- **Kısa alıştırma**: Aşağıda UNESCO'nun Atatürk kararını anlatan metinden, "Önerge okunduktan sonra" sözleriyle başlayıp "yol açmaz mı?" sözlerine kadar uzanan bölümü hiç değiştirmeden kopyalayın.
──────── Okuma parçası ────────
UNESCO’nun Atatürk Kararı |
Sene 1978
Birleşmiş Milletler’in kültür kolu olan UNESCO, Paris’te genel kurul yapıyor. Başkanlık Divanı’na şu ifadeleri içeren bir önerge veriliyor:
“…Üç sene sonra 1981 geliyor. 1981 Atatürk’ün doğumunun 100. Yıldönümüdür. Atatürk elbette 20. Yüzyılın en büyük devlet adamlarından biridir. Bellidir ki Türkler o özel gün için çok özel olarak hazırlanıyorlardır ama Atatürk’ü anmak bir tek Türklere bırakılmamalıdır. Çünkü Atatürk tüm insanlığın ortak paydasıdır, dolayısıyla hazır Birleşmiş Milletler kültür kolu toplantı halinde, UNESCO şu an genel kurul yapıyor. Bu genel kurul bir karar almalıdır, bu karar üye devletlere iletilmedir. Önümüzde 3 yıl var. Bu 3 yıl boyunca her ülke Atatürk için, üniversiteleriyle, bilim kurumlarıyla, sivil toplum örgütleriyle, medyasıyla özel olarak hazırlanmalı ve 1981 yılı bütün dünyada “Atatürk yılı” olarak anılmalıdır.”
Önerge okunduktan sonra İsveçli bir delege, itiraz edip kürsüye gelir ve söz hakkı isteyerek şöyle bir soru sorar:
“Ben” der, Atatürk’ün büyüklüğünü elbette biliyorum. Türkler için, insanlık için, çağdaşlaşma için ne anlama geldiğini de biliyorum. Buna rağmen bir kaygım var. Bu kaygımı sizinle paylaşmak için söz aldım. Evet, Atatürk büyük bir devlet ve cumhuriyet kurucusudur. Fakat dünyada 200’e yakın devlet var, yarısından fazlası cumhuriyet. Bu kadar cumhuriyet kurucusu arasından, bugüne kadar kimse için düşünmediğimiz bir konuyu şimdi bir tek Atatürk için ve Türkler için düşünüyor olursak, bu ileride bir sıkıntıya yol açmaz mı?
──────── Veri bloğu ────────
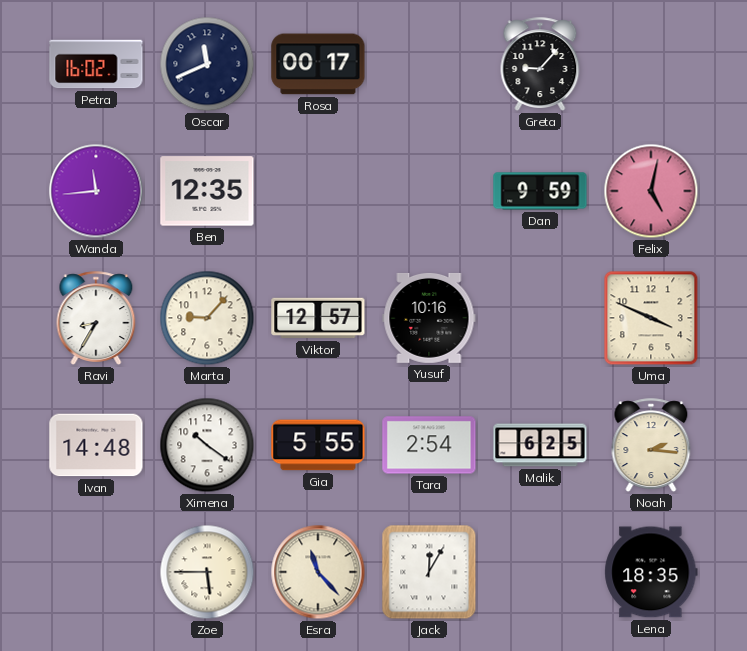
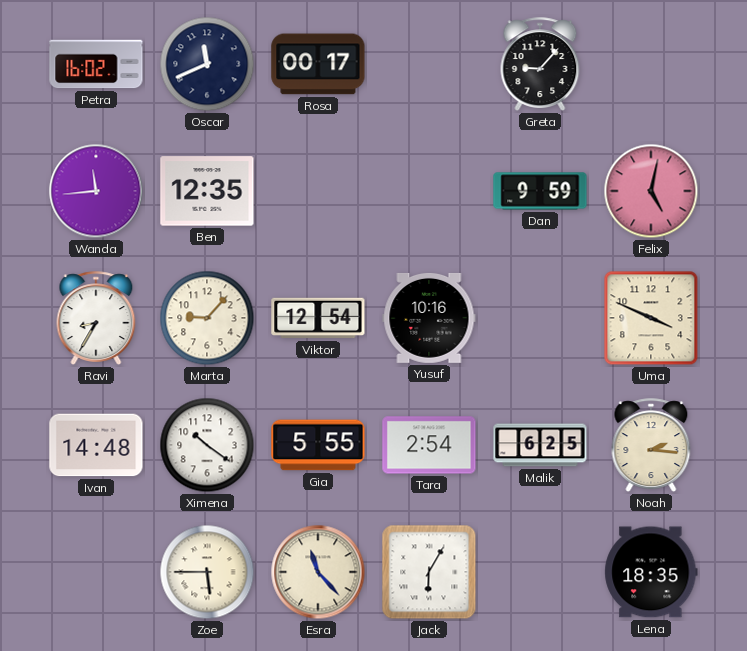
Viktor: 12:57 -> 12:54
Jack: 12:05 -> 6:05
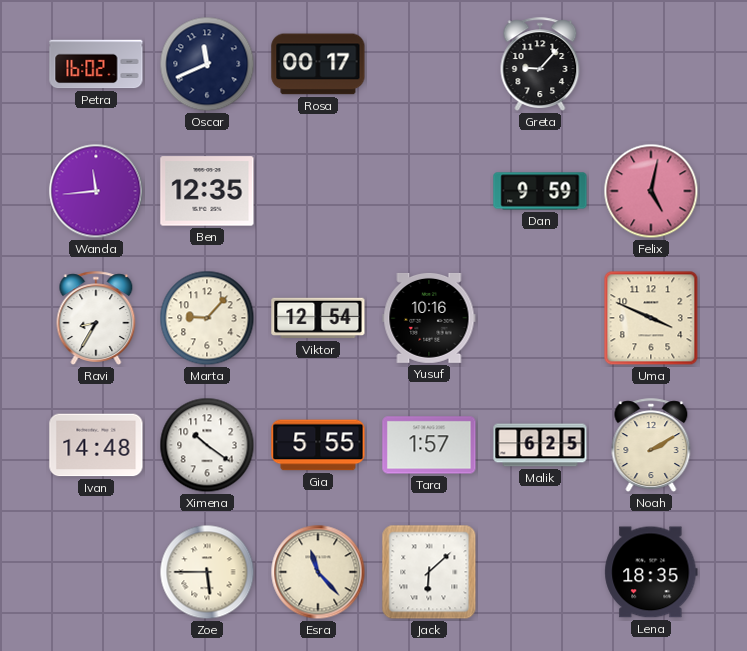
────────
- **Yanıt olarak**:
Önerge okunduktan sonra İsveçli bir delege, itiraz edip kürsüye gelir ve söz hakkı isteyerek şöyle bir soru sorar:
“Ben” der, Atatürk’ün büyüklüğünü elbette biliyorum. Türkler için, insanlık için, çağdaşlaşma için ne anlama geldiğini de biliyorum. Buna rağmen bir kaygım var. Bu kaygımı sizinle paylaşmak için söz aldım. Evet, Atatürk büyük bir devlet ve cumhuriyet kurucusudur. Fakat dünyada 200’e yakın devlet var, yarısından fazlası cumhuriyet. Bu kadar cumhuriyet kurucusu arasından, bugüne kadar kimse için düşünmediğimiz bir konuyu şimdi bir tek Atatürk için ve Türkler için düşünüyor olursak, bu ileride bir sıkıntıya yol açmaz mı?